Instrumental records are often tailored to one specific audience over another, whether it be fans of jazz or another form of iconic music enthusiasts, but that’s hardly the case with the new virtuosic instrumental album Here at Last by Dan Engelhardt. Though most of the material on Here at Last qualifies as critic-approved without having to get too deep into the compositional and cosmetic strengths of the independent songs, with tracks like “Not Knowing” and “Spiritual Awakening” serving up some of the best jazz grooves I’ve heard in a really long time, there’s scarcely a moment where we’re able to tell what Engelhardt is going to do with his one of a kind slaying behind the keyboard. Songs like “Db Samba” and “Missing You” defy genre parameters all at once, while others here like “Hymn to Florencia” and “Far Away” promise more enthusiastic buffs anything and everything they wanted to hear this season – with a splash of something you might not have been expecting.

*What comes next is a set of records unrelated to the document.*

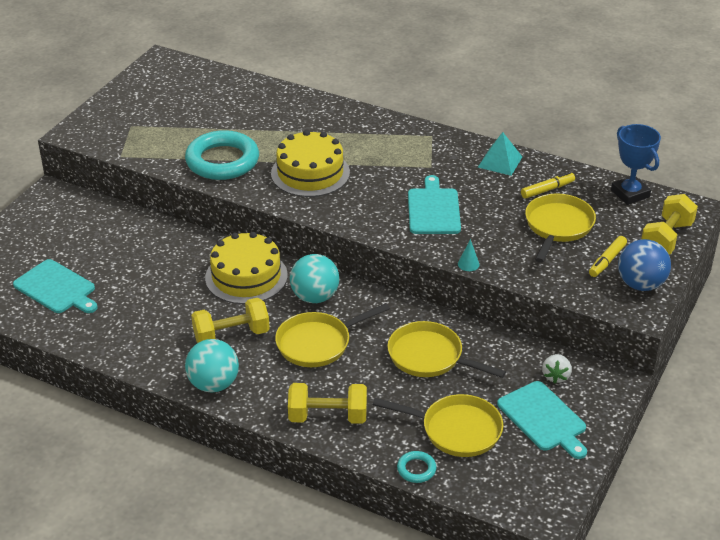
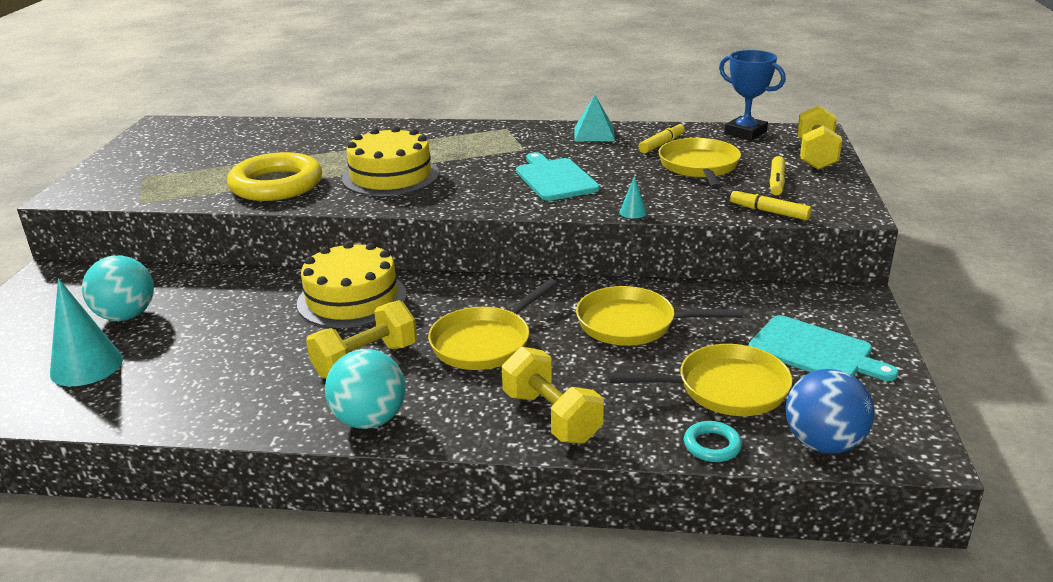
camera: 20 degrees left, 10 degrees down
turquoise cutting board [13,259,98,313] -> turquoise cone [50,278,123,386]
turquoise ring [185,130,259,180] -> yellow ring [227,152,322,201]
yellow dumbbell [288,383,367,424] -> yellow dumbbell turned 75 degrees clockwise [502,347,604,444]
turquoise ball [290,254,339,303] -> turquoise ball moved to [82,255,154,321]
white strawberry [542,354,572,383] -> none
blue ball [618,239,671,291] -> blue ball moved to [786,369,874,453]
none -> yellow marker [730,189,812,220]

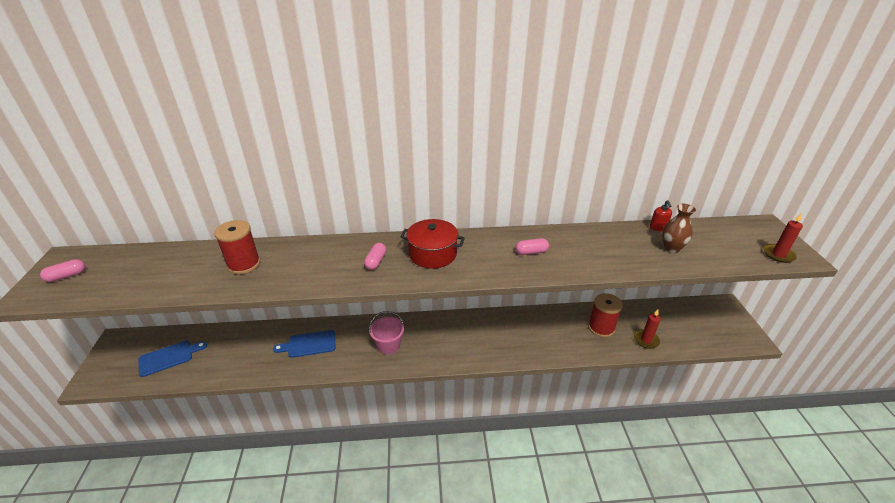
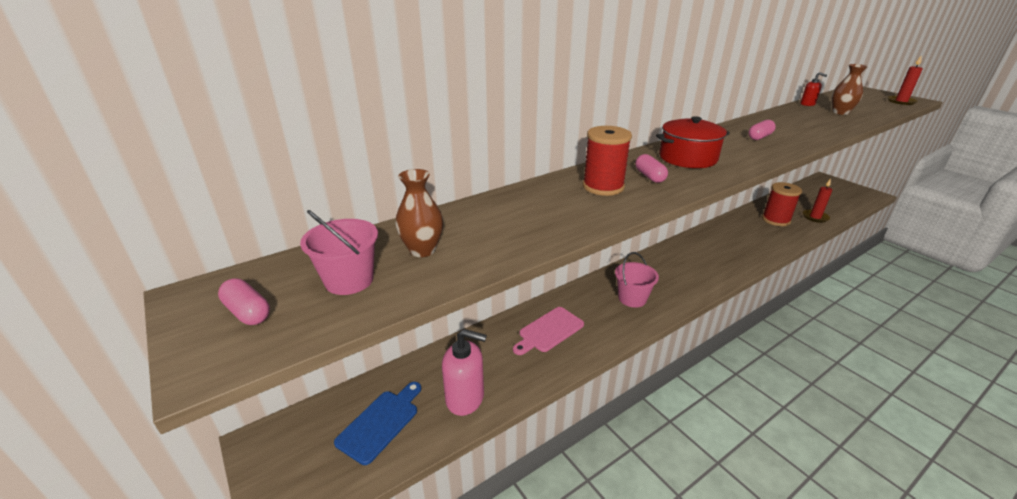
camera: 30 degrees left, 5 degrees down
pink capsule [40,259,85,282] -> pink capsule turned 75 degrees counterclockwise [218,278,270,325]
red spool [214,220,260,275] -> red spool moved to [583,126,632,196]
blue cutting board [273,330,335,358] -> pink cutting board [513,307,584,355]
none -> pink bucket [300,210,378,295]
none -> brown vase [395,169,443,257]
none -> pink soap dispenser [442,329,487,416]

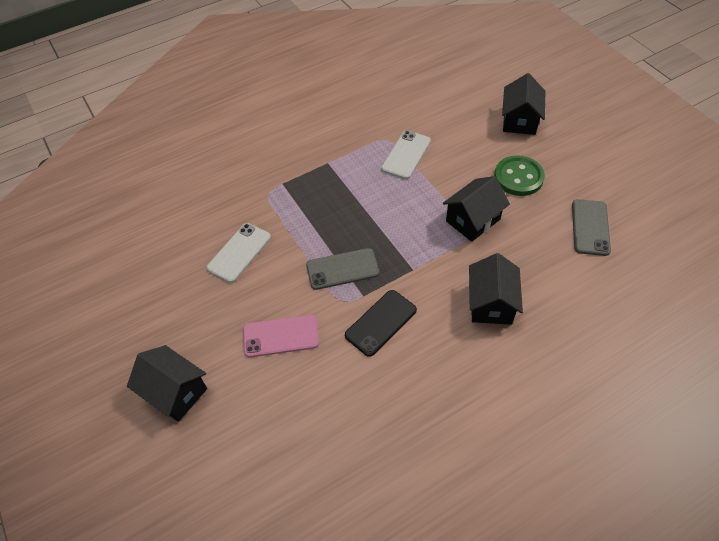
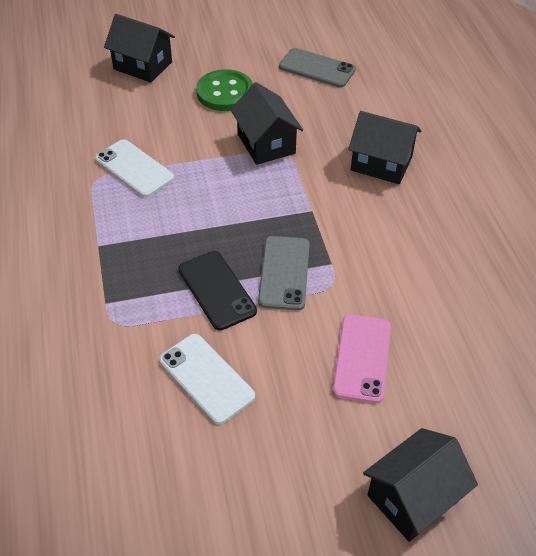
camera: 75 degrees left, 5 degrees down
black phone [345,290,417,357] -> black phone moved to [179,251,257,330]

The true-to-form wallop of the bassline in “A Spirited Life” is far more captivating than any of the neo-jazz cosmetics one would find on a standard instrumental rock or jazz LP, and as far as I’m concerned there’s as much to be said about the other elements in the music here as there are any of the piano or string parts. Engelhardt clearly steals the show on plenty of occasions in Here at Last – after all, with the chops he has in tracks like “Far Away” and “Minor Third Bird,” it would be rather flabbergasting if he couldn’t – but he was careful to stop short of making a one-note record here for sure.

I hear a lot of Coltrane influence in Engelhardt’s style of play in this album, and frankly, his elastic grooves in “Not Knowing,” “Spiritual Awakening,” and “Hymn to Florencia” are something that is more than a little refreshing to hear in 2022. There are chunky beats that are implied all over the place in Here at Last, recalling bits and pieces of old school fusion works some might have forgotten in the lumbering “Minor Third Bird,” but at no point does any of the material descend into predictably trite print-work. Engelhardt is too adept a player, and more prominently, too smart a composer, for that to ever be the case in this tracklist.

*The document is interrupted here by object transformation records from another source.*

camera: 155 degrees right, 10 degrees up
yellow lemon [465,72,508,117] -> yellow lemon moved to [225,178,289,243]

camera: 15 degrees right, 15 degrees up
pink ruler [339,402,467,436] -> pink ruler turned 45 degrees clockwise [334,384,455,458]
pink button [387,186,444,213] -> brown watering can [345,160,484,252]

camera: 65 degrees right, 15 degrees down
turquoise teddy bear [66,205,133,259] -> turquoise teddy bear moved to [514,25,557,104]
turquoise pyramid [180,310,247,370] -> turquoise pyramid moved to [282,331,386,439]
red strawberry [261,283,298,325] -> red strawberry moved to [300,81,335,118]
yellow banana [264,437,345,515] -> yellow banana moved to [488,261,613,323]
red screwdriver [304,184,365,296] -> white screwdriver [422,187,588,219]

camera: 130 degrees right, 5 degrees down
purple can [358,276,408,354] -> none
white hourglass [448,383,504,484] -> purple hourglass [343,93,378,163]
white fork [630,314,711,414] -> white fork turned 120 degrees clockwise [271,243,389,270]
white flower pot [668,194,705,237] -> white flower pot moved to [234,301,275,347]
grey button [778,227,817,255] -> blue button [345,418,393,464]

If what I’m hearing in Here at Last is just a taste of what is still to come from this deeply gifted musician in the future, then you can bet on Dan Engelhardt staying on my radar (and a lot of other critics’) throughout the 2020s. There aren’t as many skilled players in the jazz game as there once were, but if Engelhardt’s influence can provide any sort of gateway for other artists looking to create similarly thought-provoking instrumental work, his making this fantastic debut will be all the more noteworthy. He’s got a lot of raw potential still to be refined in his third affair, but as I hear it, he’s one of the more important indie music makers in his scene to watch right now.